Verifying Administrative Template Changes on Client Machines
After the policy has been assigned and client devices have synced with Intune, verify the changes using the following methods. The default Intune policy sync cycle for Windows devices is approximately every 8 hours. However, a sync can be manually initiated to expedite policy application.
- Manually Initiating an Intune Sync:
- From the Company Portal App (if installed):
- Open the Company Portal app on the Windows device.
- Go to Settings (often represented by a gear icon or found in a menu).
- Look for a Sync button or option and click it.
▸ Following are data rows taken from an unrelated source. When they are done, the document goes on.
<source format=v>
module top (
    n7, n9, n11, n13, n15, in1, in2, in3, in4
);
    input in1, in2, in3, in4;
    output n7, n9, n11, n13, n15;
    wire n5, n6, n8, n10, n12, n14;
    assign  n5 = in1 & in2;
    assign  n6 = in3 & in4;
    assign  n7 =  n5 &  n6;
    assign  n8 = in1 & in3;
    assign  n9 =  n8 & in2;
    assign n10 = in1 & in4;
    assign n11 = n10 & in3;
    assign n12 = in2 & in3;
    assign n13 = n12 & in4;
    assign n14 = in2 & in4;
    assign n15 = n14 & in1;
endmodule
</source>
This will initiate a check-in with Intune.
- From the Windows Settings App:
- Open Settings on the Windows device (Windows Key + I).
- Go to Accounts.
- Select Access work or school.
- Click on the account connected to Azure AD/Intune (for example, "Connected to <ExampleOrganization>'s Azure AD").
- Click the Info button.
- Scroll down to the "Device sync status" section and click the Sync button.
- From the Company Portal App (if installed):
- Once the sync is complete (which may take a few minutes), proceed with the verification methods below.
Event Viewer
Intune uses the DeviceManagement-Enterprise-Diagnostics-Provider event log to record MDM policy application.
-
- Open Event Viewer: On the client machine, press Windows Key + R, type
eventvwr.msc, and press Enter. - Navigate to the Log:
- Go to Application and Services Logs > Microsoft > Windows > DeviceManagement-Enterprise-Diagnostics-Provider > Admin.
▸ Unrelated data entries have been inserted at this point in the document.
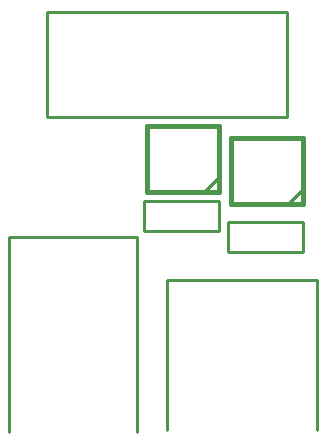
<source format=gbr>
G04 start of page 8 for group -4079 idx -4079 *
G04 Title: (unknown), topsilk *
G04 Creator: pcb 4.2.2 *
G04 CreationDate: Mon Nov  6 18:02:03 2023 UTC *
G04 For: thomasc *
G04 Format: Gerber/RS-274X *
G04 PCB-Dimensions (mil): 1125.00 1500.00 *
G04 PCB-Coordinate-Origin: lower left *
%MOIN*%
%FSLAX25Y25*%
%LNTOPSILK*%
%ADD45C,0.0150*%
%ADD44C,0.0100*%
G54D44*X17500Y145000D02*Y110000D01*
X97500D01*
Y145000D01*
X17500D01*
X5000Y70000D02*Y5000D01*
Y70000D02*X47500D01*
Y5000D01*
X107500Y55500D02*Y5500D01*
X57500Y55500D02*X107500D01*
X57500D02*Y5500D01*
X78000Y75000D02*X103000D01*
Y65000D01*
X78000D01*
Y75000D01*
G54D45*X79000Y103000D02*Y81000D01*
X103000D01*
Y103000D02*Y81000D01*
X79000Y103000D02*X103000D01*
G54D44*X98000Y81000D02*X103000Y86000D01*
X50000Y82000D02*X75000D01*
Y72000D01*
X50000D02*X75000D01*
X50000Y82000D02*Y72000D01*
G54D45*X51000Y107000D02*Y85000D01*
X75000D01*
Y107000D02*Y85000D01*
X51000Y107000D02*X75000D01*
G54D44*X70000Y85000D02*X75000Y90000D01*
M02*

</source>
- Look for Relevant Events: Filter for events related to policy application.
Event ID 813, indicates a policy (like an ADMX setting) is successfully applied.Event ID 814indicates a successfulSetcommand for a policy.
- Open Event Viewer: On the client machine, press Windows Key + R, type
Registry Editor
Since ADMX settings configure registry keys, they can be directly verified in the Registry Editor.
-
- Open Registry Editor: On the client machine, press Windows Key + R, type
regedit, and press Enter.- NOTE: Be extremely careful when navigating and modifying the registry. Incorrect changes can cause system instability.
- Verify Registry Changes: On a client machine, verify that the policy settings have been applied by checking the corresponding registry entries (that is,
HKLM\Software\Policies\Okta\Okta Device Access). The specific registry keys modified will depend on the policy configured.- Example:
- Navigate to
HKLM\Software\Policies\Okta\Okta Device Accessand verify whether AllowedFactors is enabled. - Check if the registry key and value exist, and if the data matches the configuration set in the Intune policy.
- Navigate to
- Example:
- Open Registry Editor: On the client machine, press Windows Key + R, type
NOTE: Keys under HKLM\Software\Policies\Okta\Okta Device Access Backend are for service purposes, do not modify these registry settings.